Renormalization of nanoparticle polarizability in the vicinity of a graphene-covered interface

TL;DR

This paper investigates how the electromagnetic coupling between nanoparticles and a graphene sheet at an interface alters the particles' polarizability, enabling enhanced surface plasmon excitation and absorption in the terahertz range.

Contribution

It introduces a model for the renormalization of nanoparticle polarizability due to coupling with graphene surface plasmons, revealing dispersive effects and potential for THz applications.

Findings

Polarizability is significantly renormalized near graphene surface plasmons.

The effect is prominent for metallic nanoparticles in the THz range.

Enhanced surface plasmon excitation and absorption can be achieved with metallic nanoparticle monolayers.

Abstract

We study the electromagnetic properties of a metamaterial consisting of polarizable (nano)particles and a single graphene sheet placed at the interface between two dielectrics.
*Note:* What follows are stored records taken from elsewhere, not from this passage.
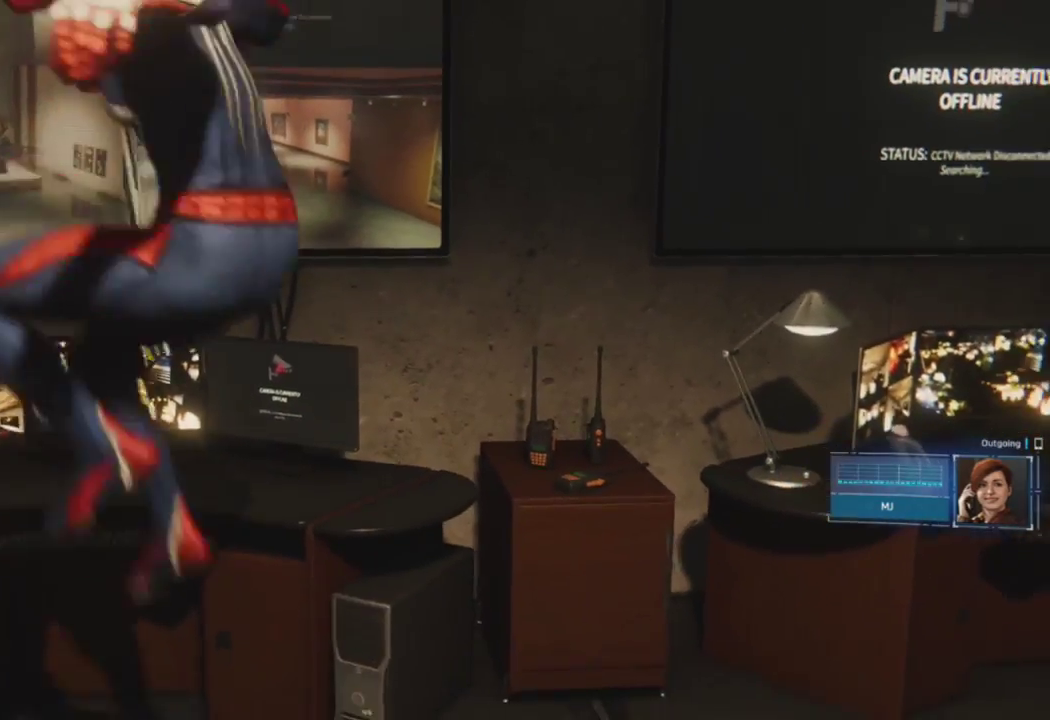
{"buttons": [], "left_stick": "center", "right_stick": "center", "events": [[167, "left_stick", "up"], [233, "CIRCLE", "down"], [367, "CIRCLE", "up"], [467, "left_stick", "center"]]}
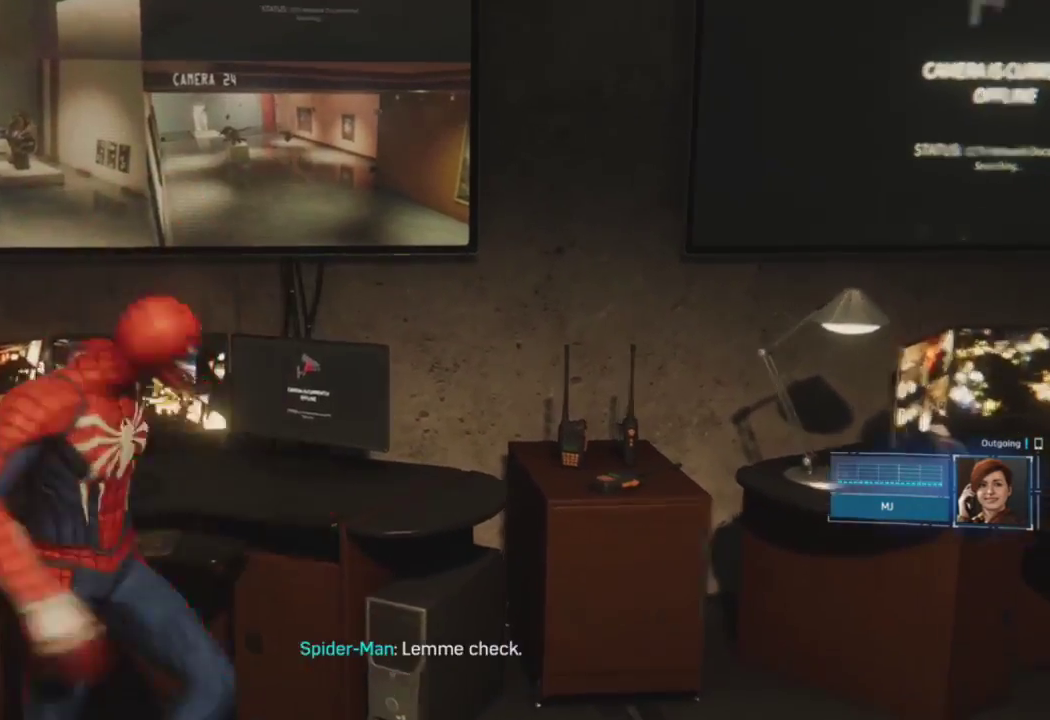
{"buttons": [], "left_stick": "center", "right_stick": "center", "events": []}
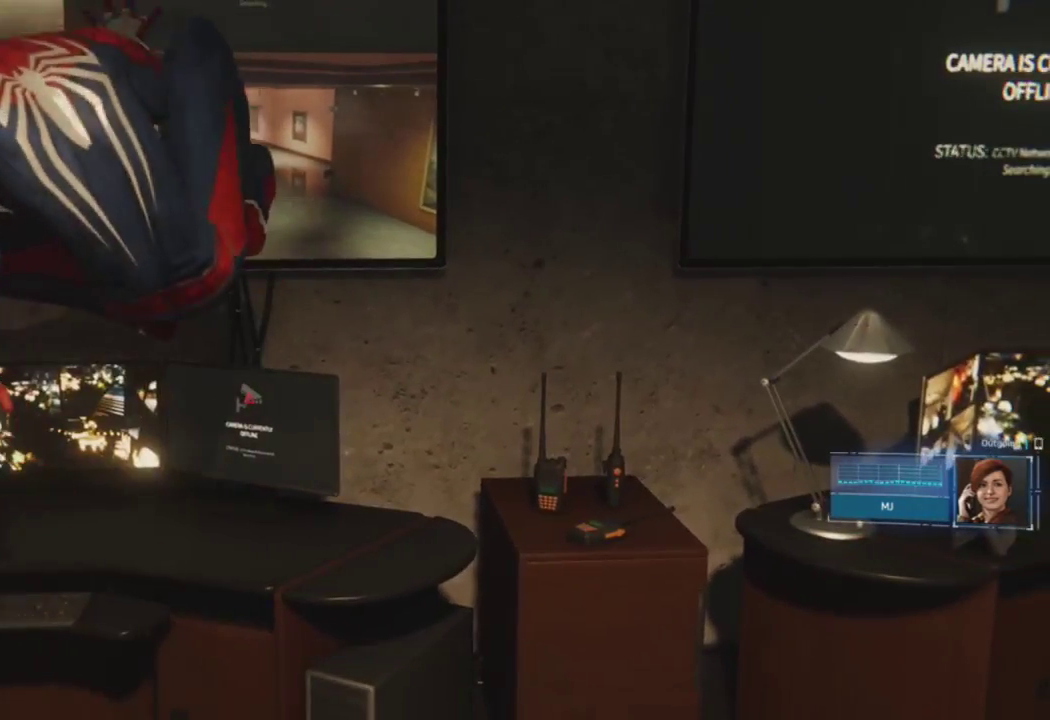
{"buttons": [], "left_stick": "center", "right_stick": "center", "events": []}
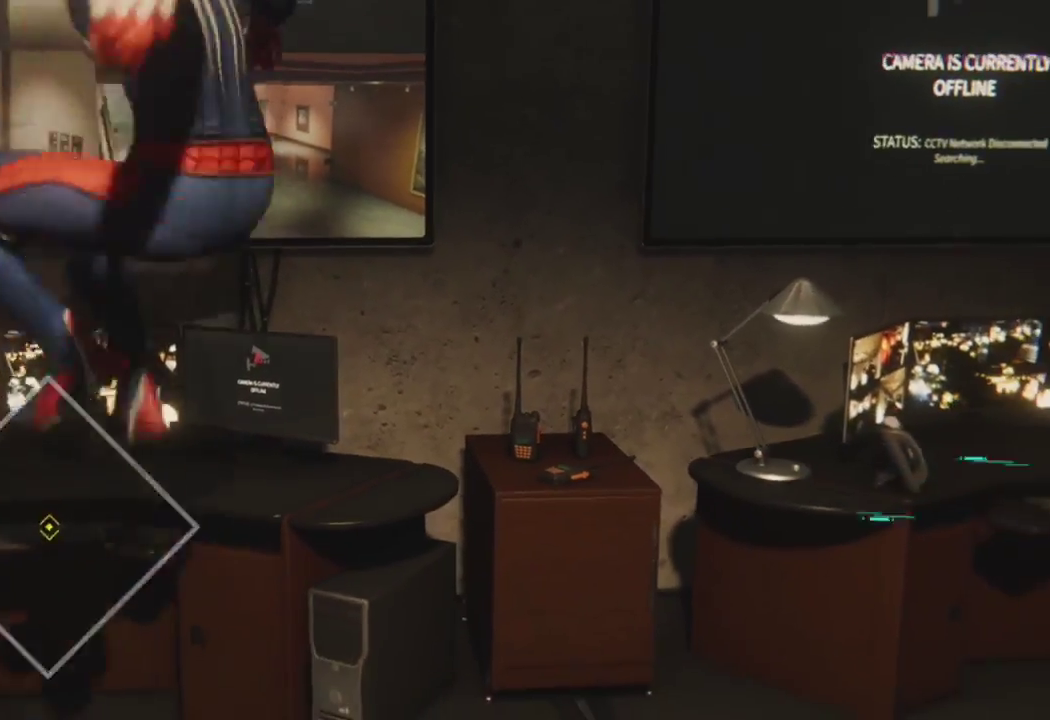
{"buttons": [], "left_stick": "up", "right_stick": "center", "events": [[167, "left_stick", "up"], [250, "TRIANGLE", "down"], [350, "TRIANGLE", "up"]]}
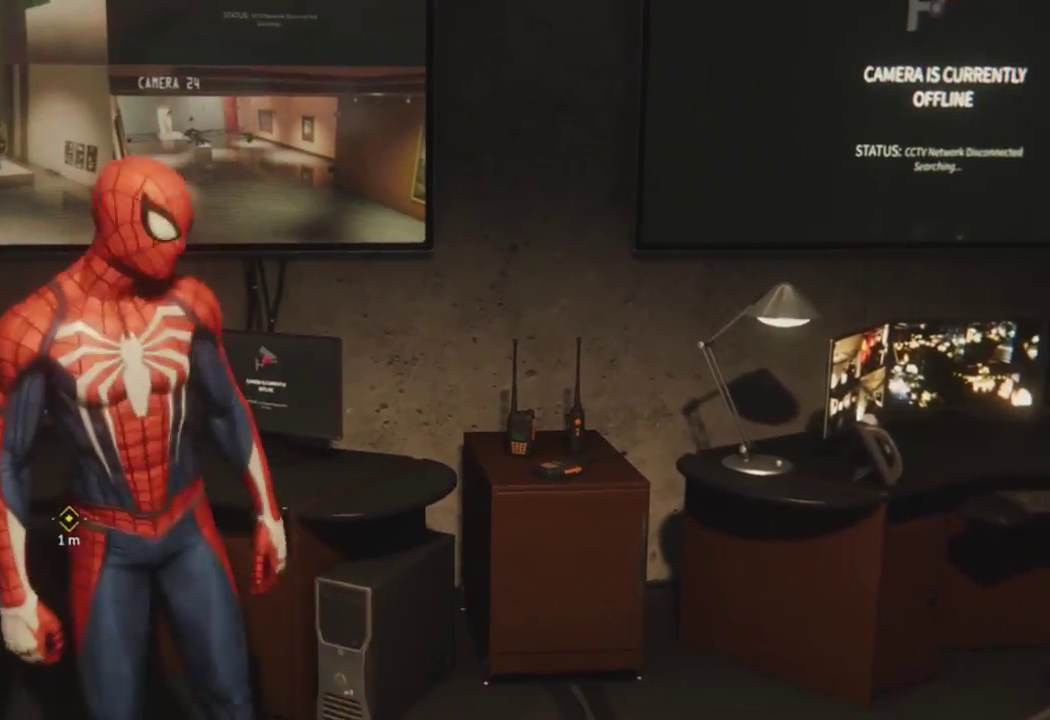
{"buttons": [], "left_stick": "center", "right_stick": "center", "events": [[33, "left_stick", "center"], [117, "TRIANGLE", "down"], [217, "TRIANGLE", "up"]]}
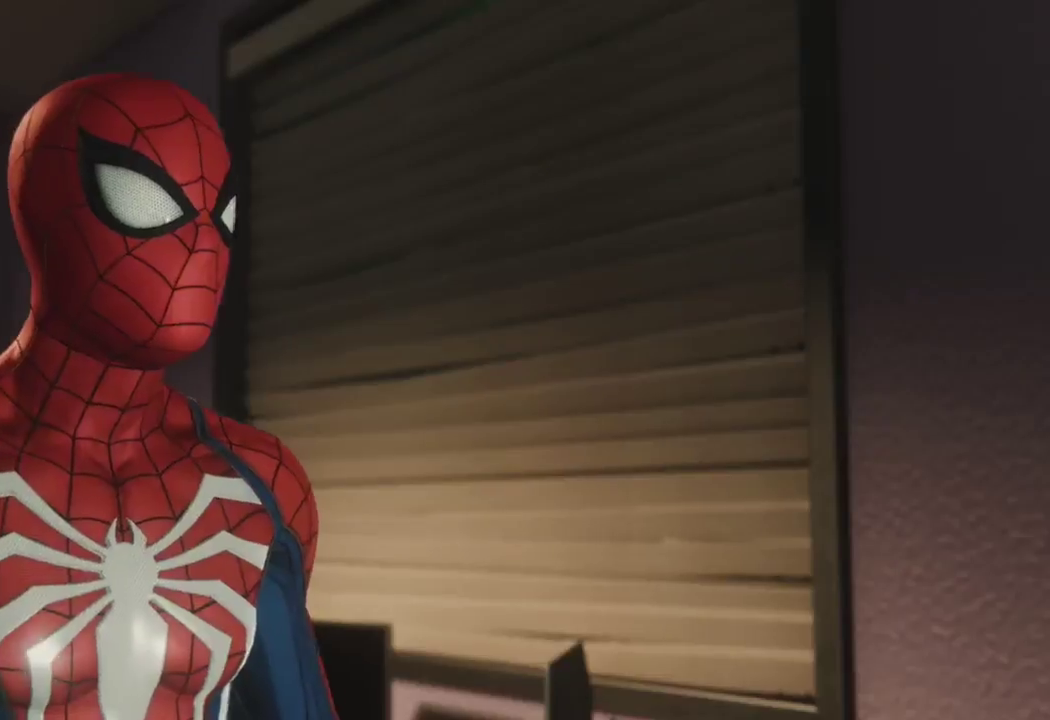
{"buttons": [], "left_stick": "center", "right_stick": "center", "events": [[367, "START", "down"], [483, "START", "up"]]}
We show that the particle's polarizability is renormalized because of the electromagnetic coupling to surface plasmons supported by graphene, which results in a dispersive behavior, different for the polarizability components corresponding to the induced dipole moment, parallel and perpendicular to the graphene sheet. In particular, this effect is predicted to take place for a metallic particle whose bare polarizability in the terahertz (THz) region is practically equal to the cube of its radius (times $4\pi \varepsilon_0$). This opens the possibility to excite surface plasmons in graphene and enhance its absorption in the THz range by simply using a monolayer of metallic particles randomly deposited on top of it, as we show by explicit calculations.